Friday, April 8, 2016

a day with the family

The southern California Retties are visiting and the possibility of rain, and a very traffic heavy San Francisco changed our plans and we decided to stay on our side of the bay. We stopped in Oakland Chinatown to pick up pork buns for later and then headed to the Oakland Museum. When you have a ten year old with you, suddenly your ideas of museum viewing change.


What would Katie like to see? First stop was the Koi Pond, something I always enjoy.


We weren't the only ones trying to decide on our favorite fish. Friday school groups were everywhere.
But this didn't seem to bother any of us.
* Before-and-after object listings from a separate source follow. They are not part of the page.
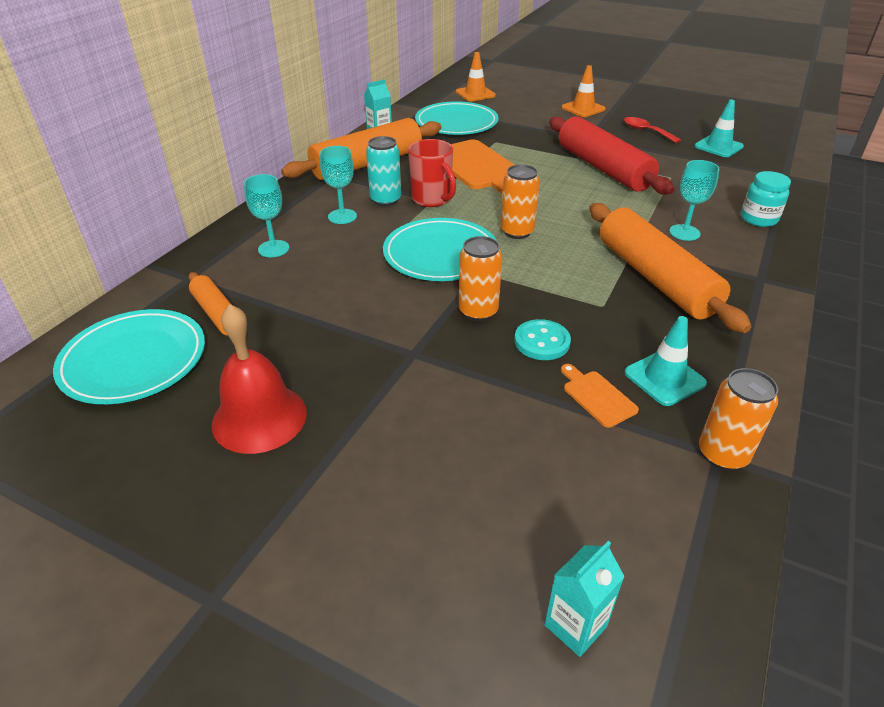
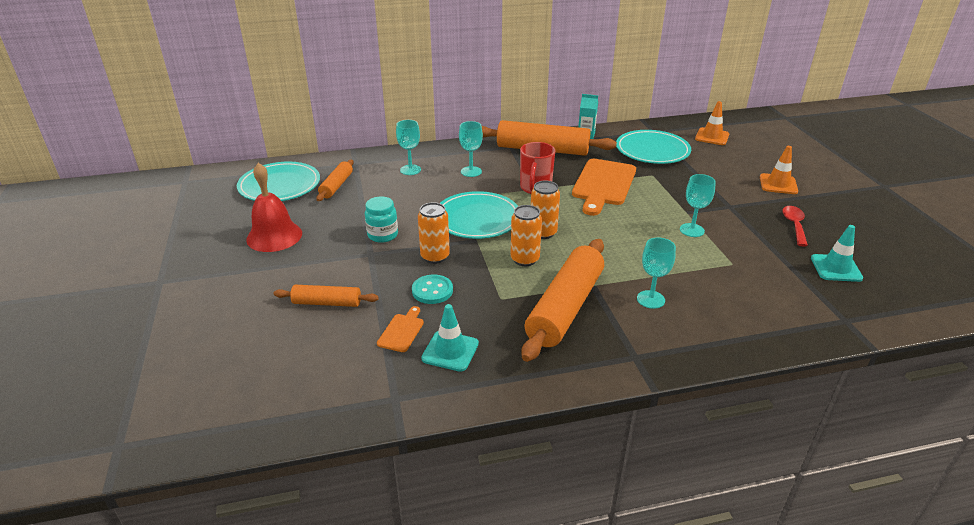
camera: 50 degrees right, 5 degrees down
turquoise can [366,136,401,206] -> none
turquoise carton [544,541,625,657] -> none
red rolling pin [549,116,675,194] -> turquoise goblet [680,174,716,237]
orange can [699,368,778,470] -> orange can moved to [511,205,542,266]
turquoise jar [741,171,791,227] -> turquoise jar moved to [365,197,398,243]
none -> orange rolling pin [273,285,379,307]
Then we headed to the Gallery of California Natural Sciences. We periodically cruise through here after viewing the art and are in the throes of becoming museumed out. But watching what interests our ten year old visitor as well as the other smaller visitors is an a very different experience. I always have liked the Oakland Museum for it's displays that ask for participation and encourage you to open the drawers and look deeper. They even have a a couple of drawers to pull open that let the viewer see taxidermied roadkill. Not something you see everyday. Sorry no photo.


But the photos above and below get the point across about the overuse and waste of plastic in our local world.


Recycling all the plastic into art is a softer way to tell the story, but the story gets told, and the observers are encouraged throughout the museum to make their own art.


Mike and Tina view one of their displays explaining the problem of plastic garbage.


And we do make our way over to the "art" where brothers can view the f64 pullout drawers.


Now we take our dozen pork buns and move onto "Bulwinkle Land".


Mr. Handsome (dressed in the orange cat suit) joins us for the tour.




We left with a handful of tile from Mark, generous gifts to all of us.


Two more stops before heading home. First one to pickup live crab for dinner and second the fresh bread to go along with it.


Aero is quite interested in what had been in the cooler, and it wasn't the bread.